Pedro se echó a reír.


—De momento, es todo confidencial —la besó en la boca—. Ponte ya los tapones.


Ella obedeció y el todoterreno se detuvo.


—Gracias, Robert.


—Un placer, señorito Pedro. Que disfruten —sonrió.


—¿Rubia? —la llamó, para asegurarse de que no escuchaba nada.


Como Paula no respondió, él salió del coche, abrió su puerta y la cogió en brazos. Ella se sujetó a su cuello. Caminó un par de pasos y ascendió una escalera móvil para entrar en el nuevo transporte.


—Buenas noches, señor Alfonso —lo saludó una mujer de uniforme, con una amplia sonrisa. Era morena y pasaba de los cuarenta años—. Por aquí, por favor —le mostró sus asientos.


El personal estaba avisado de que era una sorpresa para su mujer, gracias a su amigo Carlos, por lo que nadie comentó nada con respecto al pañuelo, a los tapones o a que la estuviera cargando en actitud romántica. Él la acomodó en un sillón, se sentó a su lado y le quitó el bolso y el abrigo para que estuviera a gusto.


Pedro, por favor...


Pero Pedro no cedió.
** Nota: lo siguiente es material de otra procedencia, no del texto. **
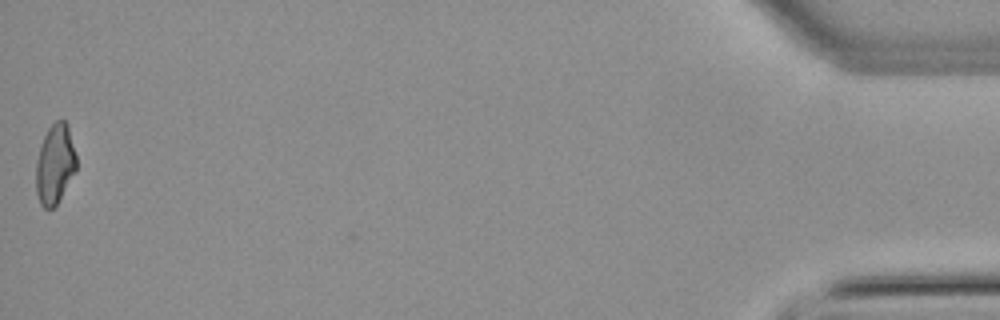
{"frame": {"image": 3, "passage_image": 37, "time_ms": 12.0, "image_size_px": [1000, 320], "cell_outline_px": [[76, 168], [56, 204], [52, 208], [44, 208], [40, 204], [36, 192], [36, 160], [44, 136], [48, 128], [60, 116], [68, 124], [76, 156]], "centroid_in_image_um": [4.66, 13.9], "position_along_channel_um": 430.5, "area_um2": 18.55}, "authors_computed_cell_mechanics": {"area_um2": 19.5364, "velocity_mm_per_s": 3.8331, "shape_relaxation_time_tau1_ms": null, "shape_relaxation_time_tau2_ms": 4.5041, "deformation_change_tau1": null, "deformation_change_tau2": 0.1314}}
Se deshizo de la chaqueta del traje y se remangó la camisa en las muñecas.


—¿Algo de beber o de comer, señor Alfonso? —le preguntó la mujer, dejándoles dos mantas y dos almohadas en los sillones de enfrente, bastante separados de ellos.


—Ahora no, gracias.


Se quedaron solos. Él se agachó y descalzó a Paula, que se sobresaltó por el contacto. Le subió las piernas al asiento y la abrazó por los hombros, instándola a que se recostara en su pecho. Ella suspiró profundamente y flexionó las rodillas hacia un lado.


Tal imagen le robó el aliento. Estaba preciosa de azul. El vestido era sencillo, pero refinado, de seda, ajustado en el corpiño, suelto desde la cintura hasta la mitad de los muslos, de manga larga y escote en forma de corazón.


Posó una mano en su cadera, cerró los ojos y rezó una plegaria para que se durmiera, porque tenían cuatro horas de viaje...


Y la Bella Durmiente no lo defraudó.